### [Task brief]
Leave out any pictures and transcribe all other data below exactly.
Dataset content START
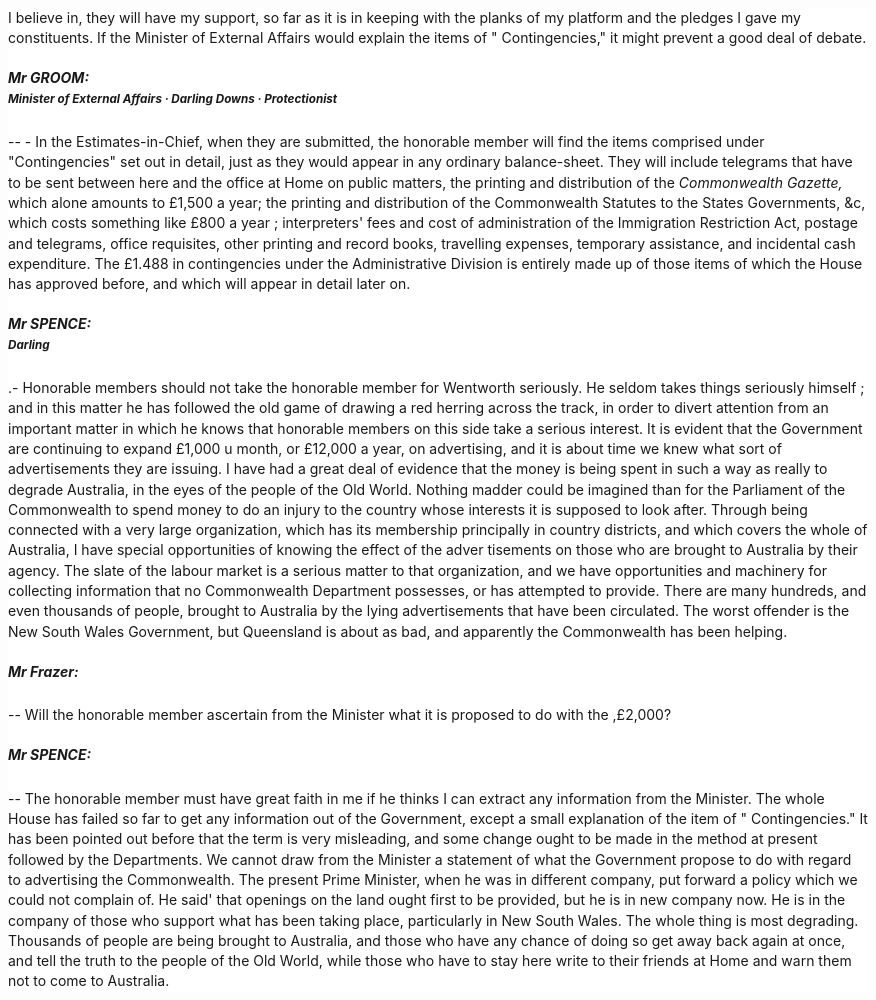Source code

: I believe in, they will have my support, so far as it is in keeping with the planks of my platform and the pledges I gave my constituents. If the Minister of External Affairs would explain the items of " Contingencies," it might prevent a good deal of debate. 

##### Mr GROOM:<br><small class="text-muted">Minister of External Affairs &middot; Darling Downs &middot; Protectionist</small>

-- - In the Estimates-in-Chief, when they are submitted, the honorable member will find the items comprised under "Contingencies" set out in detail, just as they would appear in any ordinary balance-sheet. They will include telegrams that have to be sent between here and the office at Home on public matters, the printing and distribution of the  *Commonwealth Gazette,*  which alone amounts to £1,500 a year; the printing and distribution of the Commonwealth Statutes to the States Governments, &amp;c, which costs something like £800 a year ; interpreters' fees and cost of administration of the Immigration Restriction Act, postage and telegrams, office requisites, other printing and record books, travelling expenses, temporary assistance, and incidental cash expenditure. The £1.488 in contingencies under the Administrative Division is entirely made up of those items of which the House has approved before, and which will appear in detail later on. 

##### Mr SPENCE:<br><small class="text-muted">Darling</small>

.- Honorable members should not take the honorable member for Wentworth seriously. He seldom takes things seriously himself ; and in this matter he has followed the old game of drawing a red herring across the track, in order to divert attention from an important matter in which he knows that honorable members on this side take a serious interest. It is evident that the Government are continuing to expand £1,000 u month, or £12,000 a year, on advertising, and it is about time we knew what sort of advertisements they are issuing. I have had a great deal of evidence that the money is being spent in such a way as really to degrade Australia, in the eyes of the people of the Old World. Nothing madder could be imagined than for the Parliament of the Commonwealth to spend money to do an injury to the country whose interests it is supposed to look after. Through being connected with a very large organization, which has its membership principally in country districts, and which covers the whole of Australia, I have special opportunities of knowing the effect of the adver tisements on those who are brought to Australia by their agency. The slate of the labour market is a serious matter to that organization, and we have opportunities and machinery for collecting information that no Commonwealth Department possesses, or has attempted to provide. There are many hundreds, and even thousands of people, brought to Australia by the lying advertisements that have been circulated. The worst offender is the New South Wales Government, but Queensland is about as bad, and apparently the Commonwealth has been helping. 

##### Mr Frazer:

-- Will the honorable member ascertain from the Minister what it is proposed to do with the ,£2,000? 

##### Mr SPENCE:

-- The honorable  member  must have great faith in me if he thinks I can extract any information from the Minister. The whole House has failed so far to get any information out of the Government, except a small explanation of the item of " Contingencies." It has been pointed out before that the term is very misleading, and some change ought to be made in the method at present followed by the Departments. We cannot draw from the Minister a statement of what the Government propose to do with regard to advertising the Commonwealth. The present Prime Minister, when he was in different company, put forward a policy which we could not complain of. He said' that openings on the land ought first to be provided, but he is in new company now. He is in the company of those who support what has been taking place, particularly in New South Wales. The whole thing is most degrading. Thousands of people are being brought to Australia, and those who have any chance of doing so get away back again at once, and tell the truth to the people of the Old World, while those who have to stay here write to their friends at Home and warn them not to come to Australia. 
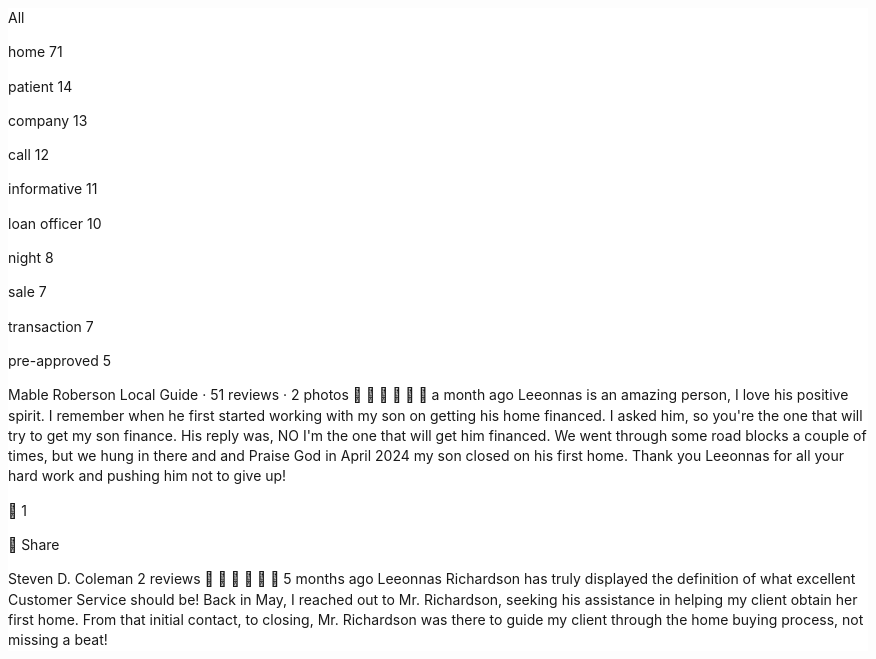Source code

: All

home
71

patient
14

company
13

call
12

informative
11

loan officer
10

night
8

sale
7

transaction
7

pre-approved
5


Mable Roberson
Local Guide · 51 reviews · 2 photos






a month ago
Leeonnas is an amazing person, I love his positive spirit. I remember when he first started working with my son on getting his home financed. I asked him, so you're the one that will try to get my son finance. His reply was, NO I'm the one that will get him financed. We went through some road blocks a couple of times, but we hung in there and and Praise God in April 2024 my son closed on his first home. Thank you Leeonnas for all your hard work and pushing him not to give up!


1


Share


Steven D. Coleman
2 reviews






5 months ago
Leeonnas Richardson has truly displayed the definition of what excellent Customer Service should be!  Back in May, I reached out to Mr.  Richardson, seeking his assistance in helping my client obtain her first home. From that initial contact, to closing, Mr. Richardson was there to guide my client through the home buying process, not missing a beat!
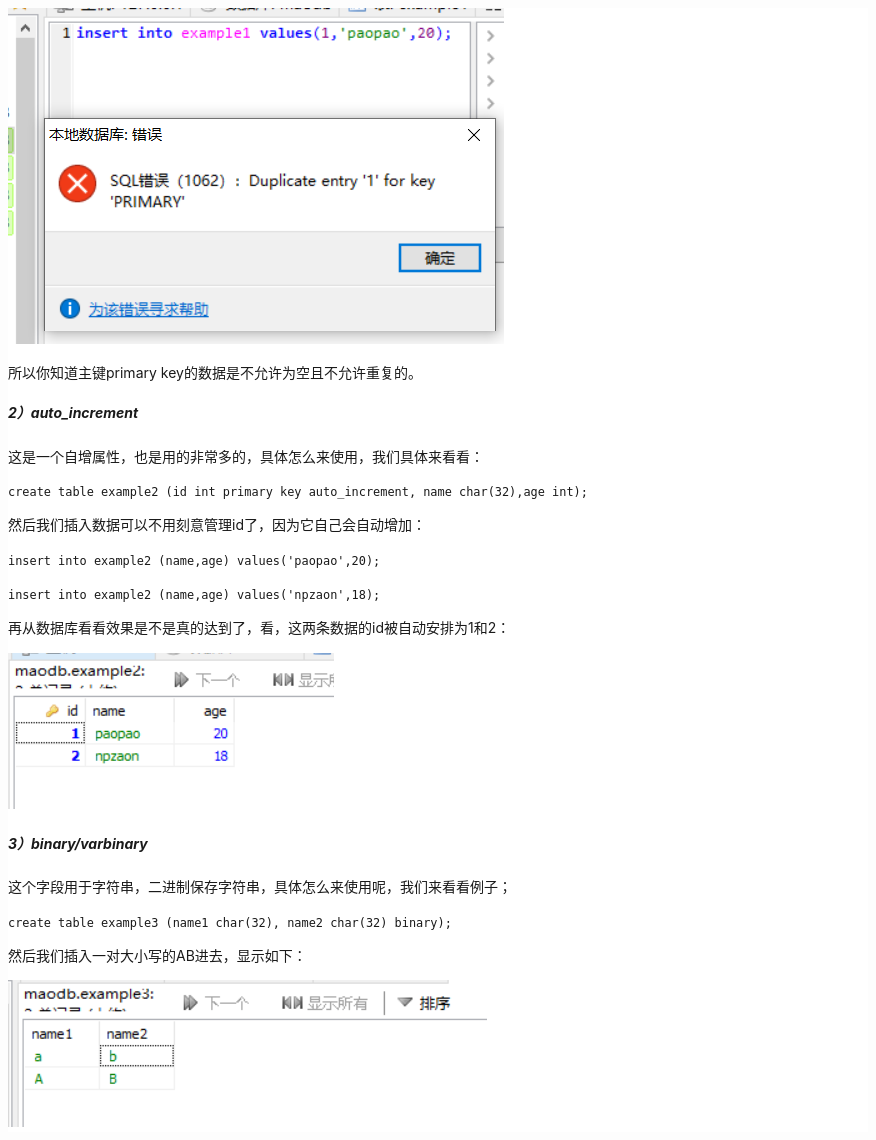 ![image-20191119172843097](assets/image-20191119172843097.png)

所以你知道主键primary key的数据是不允许为空且不允许重复的。

##### 2）auto_increment

这是一个自增属性，也是用的非常多的，具体怎么来使用，我们具体来看看：

`create table example2 (id int primary key auto_increment, name char(32),age int);`

然后我们插入数据可以不用刻意管理id了，因为它自己会自动增加：

`insert into example2 (name,age) values('paopao',20);`

`insert into example2 (name,age) values('npzaon',18);`

再从数据库看看效果是不是真的达到了，看，这两条数据的id被自动安排为1和2：

![image-20191119173642568](assets/image-20191119173642568.png)

##### 3）binary/varbinary

这个字段用于字符串，二进制保存字符串，具体怎么来使用呢，我们来看看例子；

`create table example3 (name1 char(32), name2 char(32) binary);`

然后我们插入一对大小写的AB进去，显示如下：

![image-20191119174315120](assets/image-20191119174315120.png)
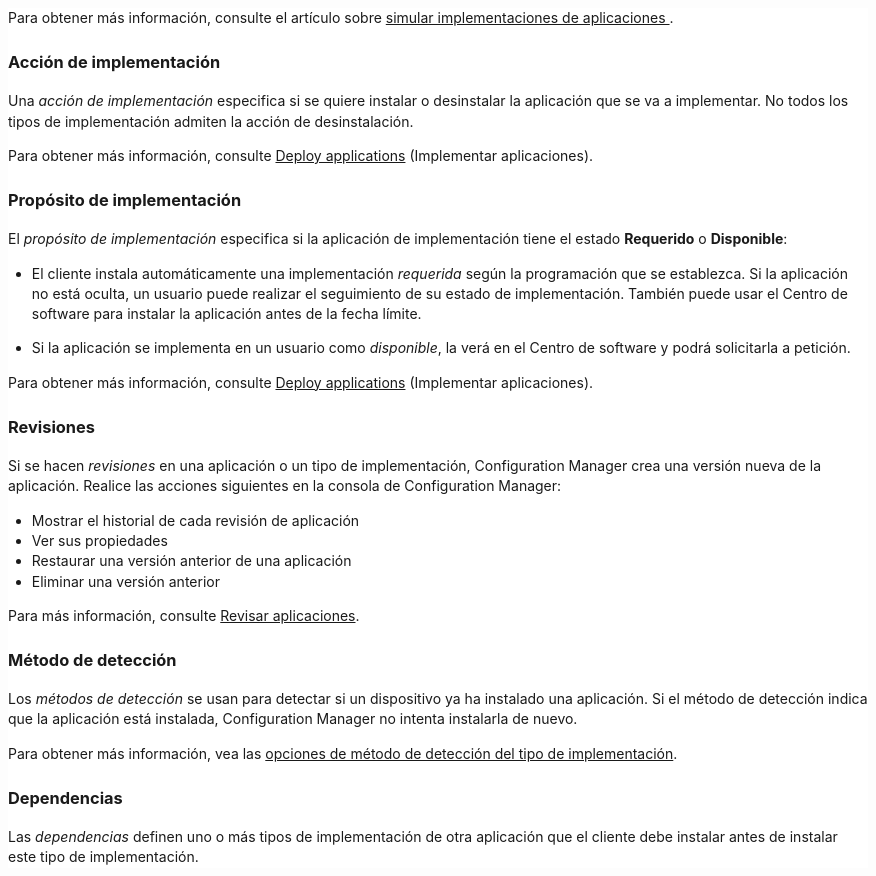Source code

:Para obtener más información, consulte el artículo sobre [simular implementaciones de aplicaciones ](../deploy-use/simulate-application-deployments.md).  

### <a name="deployment-action"></a>Acción de implementación

Una *acción de implementación* especifica si se quiere instalar o desinstalar la aplicación que se va a implementar. No todos los tipos de implementación admiten la acción de desinstalación.

Para obtener más información, consulte [Deploy applications](../deploy-use/deploy-applications.md) (Implementar aplicaciones).  

### <a name="deployment-purpose"></a>Propósito de implementación

El *propósito de implementación* especifica si la aplicación de implementación tiene el estado **Requerido** o **Disponible**:  

- El cliente instala automáticamente una implementación *requerida* según la programación que se establezca. Si la aplicación no está oculta, un usuario puede realizar el seguimiento de su estado de implementación. También puede usar el Centro de software para instalar la aplicación antes de la fecha límite.  

- Si la aplicación se implementa en un usuario como *disponible*, la verá en el Centro de software y podrá solicitarla a petición.  

Para obtener más información, consulte [Deploy applications](../deploy-use/deploy-applications.md) (Implementar aplicaciones).  

### <a name="revisions"></a>Revisiones

Si se hacen *revisiones* en una aplicación o un tipo de implementación, Configuration Manager crea una versión nueva de la aplicación. Realice las acciones siguientes en la consola de Configuration Manager:

- Mostrar el historial de cada revisión de aplicación
- Ver sus propiedades
- Restaurar una versión anterior de una aplicación
- Eliminar una versión anterior

Para más información, consulte [Revisar aplicaciones](../deploy-use/revise-and-supersede-applications.md#application-revisions).  

### <a name="detection-method"></a>Método de detección

Los *métodos de detección* se usan para detectar si un dispositivo ya ha instalado una aplicación. Si el método de detección indica que la aplicación está instalada, Configuration Manager no intenta instalarla de nuevo.

Para obtener más información, vea las [opciones de método de detección del tipo de implementación](../deploy-use/create-applications.md#bkmk_dt-detect).

### <a name="dependencies"></a>Dependencias

Las *dependencias* definen uno o más tipos de implementación de otra aplicación que el cliente debe instalar antes de instalar este tipo de implementación.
Dataset content END
### [Written response]
Source code

: I believe in, they will have my support, so far as it is in keeping with the planks of my platform and the pledges I gave my constituents. If the Minister of External Affairs would explain the items of " Contingencies," it might prevent a good deal of debate. 

##### Mr GROOM:<br><small class="text-muted">Minister of External Affairs &middot; Darling Downs &middot; Protectionist</small>

-- - In the Estimates-in-Chief, when they are submitted, the honorable member will find the items comprised under "Contingencies" set out in detail, just as they would appear in any ordinary balance-sheet. They will include telegrams that have to be sent between here and the office at Home on public matters, the printing and distribution of the  *Commonwealth Gazette,*  which alone amounts to £1,500 a year; the printing and distribution of the Commonwealth Statutes to the States Governments, &amp;c, which costs something like £800 a year ; interpreters' fees and cost of administration of the Immigration Restriction Act, postage and telegrams, office requisites, other printing and record books, travelling expenses, temporary assistance, and incidental cash expenditure. The £1.488 in contingencies under the Administrative Division is entirely made up of those items of which the House has approved before, and which will appear in detail later on. 

##### Mr SPENCE:<br><small class="text-muted">Darling</small>

.- Honorable members should not take the honorable member for Wentworth seriously. He seldom takes things seriously himself ; and in this matter he has followed the old game of drawing a red herring across the track, in order to divert attention from an important matter in which he knows that honorable members on this side take a serious interest. It is evident that the Government are continuing to expand £1,000 u month, or £12,000 a year, on advertising, and it is about time we knew what sort of advertisements they are issuing. I have had a great deal of evidence that the money is being spent in such a way as really to degrade Australia, in the eyes of the people of the Old World. Nothing madder could be imagined than for the Parliament of the Commonwealth to spend money to do an injury to the country whose interests it is supposed to look after. Through being connected with a very large organization, which has its membership principally in country districts, and which covers the whole of Australia, I have special opportunities of knowing the effect of the adver tisements on those who are brought to Australia by their agency. The slate of the labour market is a serious matter to that organization, and we have opportunities and machinery for collecting information that no Commonwealth Department possesses, or has attempted to provide. There are many hundreds, and even thousands of people, brought to Australia by the lying advertisements that have been circulated. The worst offender is the New South Wales Government, but Queensland is about as bad, and apparently the Commonwealth has been helping. 

##### Mr Frazer:

-- Will the honorable member ascertain from the Minister what it is proposed to do with the ,£2,000? 

##### Mr SPENCE:

-- The honorable  member  must have great faith in me if he thinks I can extract any information from the Minister. The whole House has failed so far to get any information out of the Government, except a small explanation of the item of " Contingencies." It has been pointed out before that the term is very misleading, and some change ought to be made in the method at present followed by the Departments. We cannot draw from the Minister a statement of what the Government propose to do with regard to advertising the Commonwealth. The present Prime Minister, when he was in different company, put forward a policy which we could not complain of. He said' that openings on the land ought first to be provided, but he is in new company now. He is in the company of those who support what has been taking place, particularly in New South Wales. The whole thing is most degrading. Thousands of people are being brought to Australia, and those who have any chance of doing so get away back again at once, and tell the truth to the people of the Old World, while those who have to stay here write to their friends at Home and warn them not to come to Australia. 
Source code

: All

home
71

patient
14

company
13

call
12

informative
11

loan officer
10

night
8

sale
7

transaction
7

pre-approved
5


Mable Roberson
Local Guide · 51 reviews · 2 photos






a month ago
Leeonnas is an amazing person, I love his positive spirit. I remember when he first started working with my son on getting his home financed. I asked him, so you're the one that will try to get my son finance. His reply was, NO I'm the one that will get him financed. We went through some road blocks a couple of times, but we hung in there and and Praise God in April 2024 my son closed on his first home. Thank you Leeonnas for all your hard work and pushing him not to give up!


1


Share


Steven D. Coleman
2 reviews






5 months ago
Leeonnas Richardson has truly displayed the definition of what excellent Customer Service should be!  Back in May, I reached out to Mr.  Richardson, seeking his assistance in helping my client obtain her first home. From that initial contact, to closing, Mr. Richardson was there to guide my client through the home buying process, not missing a beat!
 ![image-20191119172843097](assets/image-20191119172843097.png)

所以你知道主键primary key的数据是不允许为空且不允许重复的。

##### 2）auto_increment

这是一个自增属性，也是用的非常多的，具体怎么来使用，我们具体来看看：

`create table example2 (id int primary key auto_increment, name char(32),age int);`

然后我们插入数据可以不用刻意管理id了，因为它自己会自动增加：

`insert into example2 (name,age) values('paopao',20);`

`insert into example2 (name,age) values('npzaon',18);`

再从数据库看看效果是不是真的达到了，看，这两条数据的id被自动安排为1和2：

![image-20191119173642568](assets/image-20191119173642568.png)

##### 3）binary/varbinary

这个字段用于字符串，二进制保存字符串，具体怎么来使用呢，我们来看看例子；

`create table example3 (name1 char(32), name2 char(32) binary);`

然后我们插入一对大小写的AB进去，显示如下：

![image-20191119174315120](assets/image-20191119174315120.png)
Source code

:Para obtener más información, consulte el artículo sobre [simular implementaciones de aplicaciones ](../deploy-use/simulate-application-deployments.md).  

### <a name="deployment-action"></a>Acción de implementación

Una *acción de implementación* especifica si se quiere instalar o desinstalar la aplicación que se va a implementar. No todos los tipos de implementación admiten la acción de desinstalación.

Para obtener más información, consulte [Deploy applications](../deploy-use/deploy-applications.md) (Implementar aplicaciones).  

### <a name="deployment-purpose"></a>Propósito de implementación

El *propósito de implementación* especifica si la aplicación de implementación tiene el estado **Requerido** o **Disponible**:  

- El cliente instala automáticamente una implementación *requerida* según la programación que se establezca. Si la aplicación no está oculta, un usuario puede realizar el seguimiento de su estado de implementación. También puede usar el Centro de software para instalar la aplicación antes de la fecha límite.  

- Si la aplicación se implementa en un usuario como *disponible*, la verá en el Centro de software y podrá solicitarla a petición.  

Para obtener más información, consulte [Deploy applications](../deploy-use/deploy-applications.md) (Implementar aplicaciones).  

### <a name="revisions"></a>Revisiones

Si se hacen *revisiones* en una aplicación o un tipo de implementación, Configuration Manager crea una versión nueva de la aplicación. Realice las acciones siguientes en la consola de Configuration Manager:

- Mostrar el historial de cada revisión de aplicación
- Ver sus propiedades
- Restaurar una versión anterior de una aplicación
- Eliminar una versión anterior

Para más información, consulte [Revisar aplicaciones](../deploy-use/revise-and-supersede-applications.md#application-revisions).  

### <a name="detection-method"></a>Método de detección

Los *métodos de detección* se usan para detectar si un dispositivo ya ha instalado una aplicación. Si el método de detección indica que la aplicación está instalada, Configuration Manager no intenta instalarla de nuevo.

Para obtener más información, vea las [opciones de método de detección del tipo de implementación](../deploy-use/create-applications.md#bkmk_dt-detect).

### <a name="dependencies"></a>Dependencias

Las *dependencias* definen uno o más tipos de implementación de otra aplicación que el cliente debe instalar antes de instalar este tipo de implementación.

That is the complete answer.